Two options are available to countries:

  • Permit businesses resident within the country to elect to apply the simplified and streamlined approach; or
  • Require businesses to apply the simplified and streamlined approach where the scoping criteria are met.

Generally, the outcome of the application of the Amount B approach by a country applying the rules is non-binding on the counterparty country unless that country has also adopted the Amount B rules. Subject to their domestic legislation and administrative practices, countries in the OECD Inclusive Framework have committed to respect the outcome where it is applied by a ‘low capacity jurisdiction’ and to take all reasonable steps to relieve double potential taxation where there is a bilateral tax treaty in place (and it is noted that some countries may choose to extend this commitment to cases where there is no tax treaty).

A business should not rely on the simplified and streamlined approach to justify the position in a country that does not implement Amount B. A list of countries applying Amount B will be added to the OECD website.

Tax certainty and elimination of double taxation

Where disputes arise between businesses and tax authorities in relation to the application of Amount B, existing tax dispute prevention and resolution mechanisms will apply, including advance pricing arrangements and mutual agreement procedures.

Mutual agreement procedures should not be based on the baseline marketing and distribution approach under Amount B if one or more of the relevant countries has not chosen to apply or accept this approach. Countries may provide a corresponding adjustment that reflects the outcome of applying Amount B on a case-by-case basis if it is considered to produce an acceptable outcome in that specific case.
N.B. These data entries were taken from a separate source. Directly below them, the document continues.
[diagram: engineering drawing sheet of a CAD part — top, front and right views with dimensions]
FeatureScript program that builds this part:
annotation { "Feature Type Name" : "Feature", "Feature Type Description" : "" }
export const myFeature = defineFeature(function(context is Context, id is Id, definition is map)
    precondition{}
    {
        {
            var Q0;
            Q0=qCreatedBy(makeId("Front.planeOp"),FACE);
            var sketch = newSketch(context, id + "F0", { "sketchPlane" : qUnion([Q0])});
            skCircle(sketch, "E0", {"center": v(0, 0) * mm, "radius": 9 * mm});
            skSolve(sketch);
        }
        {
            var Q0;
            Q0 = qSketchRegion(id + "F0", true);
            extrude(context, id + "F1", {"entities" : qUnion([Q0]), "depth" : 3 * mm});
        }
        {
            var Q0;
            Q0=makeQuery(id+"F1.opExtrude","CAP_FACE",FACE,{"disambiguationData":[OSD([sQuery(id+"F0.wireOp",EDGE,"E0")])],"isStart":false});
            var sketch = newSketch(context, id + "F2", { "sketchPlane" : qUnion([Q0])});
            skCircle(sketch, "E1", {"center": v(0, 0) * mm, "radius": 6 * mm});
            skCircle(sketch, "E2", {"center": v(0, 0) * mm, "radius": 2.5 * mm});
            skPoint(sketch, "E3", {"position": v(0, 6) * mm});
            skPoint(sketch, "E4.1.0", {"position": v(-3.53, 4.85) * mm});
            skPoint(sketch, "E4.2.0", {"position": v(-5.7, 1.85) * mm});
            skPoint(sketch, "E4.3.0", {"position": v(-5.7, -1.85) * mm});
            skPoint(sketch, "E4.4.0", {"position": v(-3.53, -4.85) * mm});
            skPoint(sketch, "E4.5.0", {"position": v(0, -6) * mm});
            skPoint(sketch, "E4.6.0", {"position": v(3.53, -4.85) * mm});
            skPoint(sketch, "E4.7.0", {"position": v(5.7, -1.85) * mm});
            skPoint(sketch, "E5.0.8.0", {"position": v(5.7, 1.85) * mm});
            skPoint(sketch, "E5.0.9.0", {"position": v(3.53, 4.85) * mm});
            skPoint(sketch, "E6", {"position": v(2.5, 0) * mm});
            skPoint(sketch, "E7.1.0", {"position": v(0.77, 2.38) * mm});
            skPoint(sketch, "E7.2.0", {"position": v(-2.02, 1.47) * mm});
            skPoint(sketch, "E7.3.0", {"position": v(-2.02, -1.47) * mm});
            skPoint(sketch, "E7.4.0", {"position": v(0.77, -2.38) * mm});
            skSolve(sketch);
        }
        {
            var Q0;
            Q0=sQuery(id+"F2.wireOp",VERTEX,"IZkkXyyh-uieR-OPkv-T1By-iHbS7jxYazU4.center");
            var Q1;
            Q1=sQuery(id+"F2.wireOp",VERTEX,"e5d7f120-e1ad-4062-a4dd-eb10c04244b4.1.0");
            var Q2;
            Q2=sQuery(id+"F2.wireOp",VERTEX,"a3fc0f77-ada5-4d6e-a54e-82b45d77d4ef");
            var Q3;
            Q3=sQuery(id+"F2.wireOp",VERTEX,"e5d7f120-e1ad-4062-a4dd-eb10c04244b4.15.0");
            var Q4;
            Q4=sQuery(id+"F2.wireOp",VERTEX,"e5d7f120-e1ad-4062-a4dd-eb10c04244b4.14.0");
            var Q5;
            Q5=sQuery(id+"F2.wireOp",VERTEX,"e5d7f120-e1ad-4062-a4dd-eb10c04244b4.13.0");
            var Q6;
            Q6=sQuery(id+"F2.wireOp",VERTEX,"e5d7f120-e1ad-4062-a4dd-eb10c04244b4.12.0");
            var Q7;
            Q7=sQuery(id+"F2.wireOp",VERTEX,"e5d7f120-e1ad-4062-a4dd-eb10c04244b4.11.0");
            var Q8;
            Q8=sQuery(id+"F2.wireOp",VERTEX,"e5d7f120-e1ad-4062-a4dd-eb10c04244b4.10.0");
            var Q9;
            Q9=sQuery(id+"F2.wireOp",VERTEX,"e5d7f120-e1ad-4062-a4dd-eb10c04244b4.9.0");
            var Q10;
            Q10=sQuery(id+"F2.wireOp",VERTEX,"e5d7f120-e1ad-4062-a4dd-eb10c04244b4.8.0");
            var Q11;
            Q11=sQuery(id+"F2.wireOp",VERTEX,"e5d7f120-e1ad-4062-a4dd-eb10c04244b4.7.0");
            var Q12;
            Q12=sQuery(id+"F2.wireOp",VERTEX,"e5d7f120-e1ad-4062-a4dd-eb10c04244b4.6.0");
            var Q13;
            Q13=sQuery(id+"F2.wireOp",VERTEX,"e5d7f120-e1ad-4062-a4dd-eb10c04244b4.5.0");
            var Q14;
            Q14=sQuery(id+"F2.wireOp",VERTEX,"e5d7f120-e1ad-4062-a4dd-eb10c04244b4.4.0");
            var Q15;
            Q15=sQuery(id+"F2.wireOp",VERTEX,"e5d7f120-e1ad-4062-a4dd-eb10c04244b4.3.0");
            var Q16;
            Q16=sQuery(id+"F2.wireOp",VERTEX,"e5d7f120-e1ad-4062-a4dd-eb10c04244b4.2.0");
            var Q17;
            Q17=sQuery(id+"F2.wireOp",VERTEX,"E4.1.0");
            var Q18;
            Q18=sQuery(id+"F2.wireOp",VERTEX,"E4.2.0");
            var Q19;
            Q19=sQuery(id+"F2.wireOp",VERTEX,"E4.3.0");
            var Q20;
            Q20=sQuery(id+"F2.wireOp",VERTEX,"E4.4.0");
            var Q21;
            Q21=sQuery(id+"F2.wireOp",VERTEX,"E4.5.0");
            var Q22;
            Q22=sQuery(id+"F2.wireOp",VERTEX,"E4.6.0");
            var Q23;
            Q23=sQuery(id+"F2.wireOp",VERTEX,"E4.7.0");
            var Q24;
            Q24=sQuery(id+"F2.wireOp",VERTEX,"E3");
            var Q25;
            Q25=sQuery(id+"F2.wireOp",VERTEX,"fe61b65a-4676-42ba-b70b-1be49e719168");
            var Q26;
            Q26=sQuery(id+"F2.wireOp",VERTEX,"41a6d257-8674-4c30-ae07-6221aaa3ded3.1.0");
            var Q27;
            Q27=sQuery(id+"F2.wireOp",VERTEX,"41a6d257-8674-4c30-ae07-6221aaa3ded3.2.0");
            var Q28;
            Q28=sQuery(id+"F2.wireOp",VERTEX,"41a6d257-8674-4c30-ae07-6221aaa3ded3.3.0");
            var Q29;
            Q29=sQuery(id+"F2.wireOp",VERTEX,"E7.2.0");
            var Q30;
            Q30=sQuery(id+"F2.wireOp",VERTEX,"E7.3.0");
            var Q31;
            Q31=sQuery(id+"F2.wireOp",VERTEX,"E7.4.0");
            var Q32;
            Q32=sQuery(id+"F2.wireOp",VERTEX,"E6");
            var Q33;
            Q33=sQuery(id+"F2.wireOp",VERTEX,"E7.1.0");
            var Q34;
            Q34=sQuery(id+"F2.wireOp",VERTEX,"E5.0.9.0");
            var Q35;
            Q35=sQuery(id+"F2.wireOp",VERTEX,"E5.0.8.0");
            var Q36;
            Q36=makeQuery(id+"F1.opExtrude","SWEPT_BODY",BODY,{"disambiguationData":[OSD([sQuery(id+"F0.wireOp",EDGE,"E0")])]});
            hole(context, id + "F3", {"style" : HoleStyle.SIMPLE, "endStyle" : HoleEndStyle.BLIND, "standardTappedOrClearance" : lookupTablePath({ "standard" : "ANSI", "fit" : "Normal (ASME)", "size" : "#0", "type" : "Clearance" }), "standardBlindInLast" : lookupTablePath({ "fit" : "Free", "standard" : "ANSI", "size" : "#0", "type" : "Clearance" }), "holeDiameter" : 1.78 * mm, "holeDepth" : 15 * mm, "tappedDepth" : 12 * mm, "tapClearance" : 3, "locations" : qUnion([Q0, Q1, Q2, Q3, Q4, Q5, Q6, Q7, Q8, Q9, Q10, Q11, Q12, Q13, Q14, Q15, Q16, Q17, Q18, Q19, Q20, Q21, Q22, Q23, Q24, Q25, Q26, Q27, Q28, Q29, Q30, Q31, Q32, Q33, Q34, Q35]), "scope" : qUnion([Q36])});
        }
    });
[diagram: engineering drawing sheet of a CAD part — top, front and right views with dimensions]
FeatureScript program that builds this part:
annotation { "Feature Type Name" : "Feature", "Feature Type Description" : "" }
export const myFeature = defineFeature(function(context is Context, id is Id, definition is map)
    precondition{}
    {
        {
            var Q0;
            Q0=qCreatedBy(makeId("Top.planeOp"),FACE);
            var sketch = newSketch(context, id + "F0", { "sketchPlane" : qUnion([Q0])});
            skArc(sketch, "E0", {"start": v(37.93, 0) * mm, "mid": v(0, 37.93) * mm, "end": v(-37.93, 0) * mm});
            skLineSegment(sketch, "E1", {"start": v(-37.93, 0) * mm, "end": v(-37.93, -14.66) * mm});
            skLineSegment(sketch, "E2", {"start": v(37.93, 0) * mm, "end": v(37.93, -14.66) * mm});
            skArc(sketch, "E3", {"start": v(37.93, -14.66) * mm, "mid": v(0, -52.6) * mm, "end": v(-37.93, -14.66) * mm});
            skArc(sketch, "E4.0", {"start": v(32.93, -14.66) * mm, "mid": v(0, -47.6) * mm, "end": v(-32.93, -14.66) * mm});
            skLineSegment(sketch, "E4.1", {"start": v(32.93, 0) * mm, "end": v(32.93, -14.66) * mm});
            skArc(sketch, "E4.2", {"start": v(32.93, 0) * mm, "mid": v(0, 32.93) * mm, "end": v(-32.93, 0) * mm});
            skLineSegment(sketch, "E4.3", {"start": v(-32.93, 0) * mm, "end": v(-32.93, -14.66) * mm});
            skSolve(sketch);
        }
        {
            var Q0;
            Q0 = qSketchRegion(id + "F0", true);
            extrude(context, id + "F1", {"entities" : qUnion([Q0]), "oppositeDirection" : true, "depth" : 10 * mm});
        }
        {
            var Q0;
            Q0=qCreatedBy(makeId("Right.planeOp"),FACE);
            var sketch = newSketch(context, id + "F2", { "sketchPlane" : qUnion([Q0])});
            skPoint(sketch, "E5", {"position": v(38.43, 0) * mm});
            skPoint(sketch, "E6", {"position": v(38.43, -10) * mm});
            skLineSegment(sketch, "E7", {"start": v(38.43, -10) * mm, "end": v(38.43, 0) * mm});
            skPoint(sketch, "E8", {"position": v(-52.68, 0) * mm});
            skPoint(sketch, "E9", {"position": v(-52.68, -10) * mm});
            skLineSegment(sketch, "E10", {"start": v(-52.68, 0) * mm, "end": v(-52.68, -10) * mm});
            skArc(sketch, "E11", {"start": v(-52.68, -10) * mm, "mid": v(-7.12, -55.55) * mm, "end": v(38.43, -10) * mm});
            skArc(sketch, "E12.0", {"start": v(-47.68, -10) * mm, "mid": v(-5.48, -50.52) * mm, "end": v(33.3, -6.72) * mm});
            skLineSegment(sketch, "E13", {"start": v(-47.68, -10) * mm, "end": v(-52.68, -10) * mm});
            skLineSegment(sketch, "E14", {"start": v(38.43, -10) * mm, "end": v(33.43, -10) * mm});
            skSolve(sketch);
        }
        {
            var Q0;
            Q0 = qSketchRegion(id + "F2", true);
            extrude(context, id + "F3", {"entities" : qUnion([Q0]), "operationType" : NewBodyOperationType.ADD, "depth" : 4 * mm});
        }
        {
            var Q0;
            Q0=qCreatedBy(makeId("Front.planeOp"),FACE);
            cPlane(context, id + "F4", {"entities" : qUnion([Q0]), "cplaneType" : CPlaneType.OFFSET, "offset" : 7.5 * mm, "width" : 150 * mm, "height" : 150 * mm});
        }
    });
Any agreement (including mutual agreement procedure cases and bilateral or multilateral advance pricing agreement cases), obtained prior to the implementation of Amount B will continue to be valid.

Next steps

The OECD Inclusive Framework is working on an additional ‘optional’ qualitative scoping criterion that jurisdictions may choose to apply to identify distributors performing ‘non-baseline activities’. Work on this will be concluded by 31 March 2024, with any additions to be incorporated into the OECD Transfer Pricing Guidelines.

‘Qualifying jurisdictions’ for the purposes of the operating expense cross-check and the data availability mechanism are to be fixed prospectively based on qualifying criteria to be incorporated into the guidance in a subsequent update. The lists of qualifying jurisdictions will be published and updated every five years on the OECD website.

The OECD Inclusive Framework will undertake further work on the implementation of the commitment of countries to respect the outcome of Amount B where it is applied by a low capacity jurisdiction (including through the development of competent authority agreements) in 2024. The list of low capacity jurisdictions will be agreed by the OECD Inclusive Framework by 31 March 2024 and published on the OECD website.

Information will be gathered on the practical application of Amount B. Consideration could be given to producing further implementation guidance, if needed.

Further work is to be undertaken on the interdependence of Amount B and Amount A under Pillar One prior to the signing and entry into force of the Amount A multilateral convention.